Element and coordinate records
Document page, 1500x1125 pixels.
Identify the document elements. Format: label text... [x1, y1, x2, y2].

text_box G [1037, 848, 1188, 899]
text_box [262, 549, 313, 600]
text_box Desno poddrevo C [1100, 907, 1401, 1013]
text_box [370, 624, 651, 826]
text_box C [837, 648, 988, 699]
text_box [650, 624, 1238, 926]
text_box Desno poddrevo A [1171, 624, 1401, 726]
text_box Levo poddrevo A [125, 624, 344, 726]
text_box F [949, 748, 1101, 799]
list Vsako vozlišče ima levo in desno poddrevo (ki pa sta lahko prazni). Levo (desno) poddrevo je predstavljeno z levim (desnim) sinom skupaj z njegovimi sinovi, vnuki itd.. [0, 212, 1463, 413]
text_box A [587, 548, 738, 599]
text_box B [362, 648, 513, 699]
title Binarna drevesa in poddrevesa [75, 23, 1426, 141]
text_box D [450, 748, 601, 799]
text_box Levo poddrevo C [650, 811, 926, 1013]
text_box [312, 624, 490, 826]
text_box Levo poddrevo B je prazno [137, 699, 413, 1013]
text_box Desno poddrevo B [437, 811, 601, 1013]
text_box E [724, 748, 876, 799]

TASK DESCRIPTION ▸ Reproduce every line of the records above word for word, without changing anything.

SOLVED EXERCISE ▸
Document page, 1500x1125 pixels.
Identify the document elements. Format: label text... [x1, y1, x2, y2].

text_box G [1037, 848, 1188, 899]
text_box [262, 549, 313, 600]
text_box Desno poddrevo C [1100, 907, 1401, 1013]
text_box [370, 624, 651, 826]
text_box C [837, 648, 988, 699]
text_box [650, 624, 1238, 926]
text_box Desno poddrevo A [1171, 624, 1401, 726]
text_box Levo poddrevo A [125, 624, 344, 726]
text_box F [949, 748, 1101, 799]
list Vsako vozlišče ima levo in desno poddrevo (ki pa sta lahko prazni). Levo (desno) poddrevo je predstavljeno z levim (desnim) sinom skupaj z njegovimi sinovi, vnuki itd.. [0, 212, 1463, 413]
text_box A [587, 548, 738, 599]
text_box B [362, 648, 513, 699]
title Binarna drevesa in poddrevesa [75, 23, 1426, 141]
text_box D [450, 748, 601, 799]
text_box Levo poddrevo C [650, 811, 926, 1013]
text_box [312, 624, 490, 826]
text_box Levo poddrevo B je prazno [137, 699, 413, 1013]
text_box Desno poddrevo B [437, 811, 601, 1013]
text_box E [724, 748, 876, 799]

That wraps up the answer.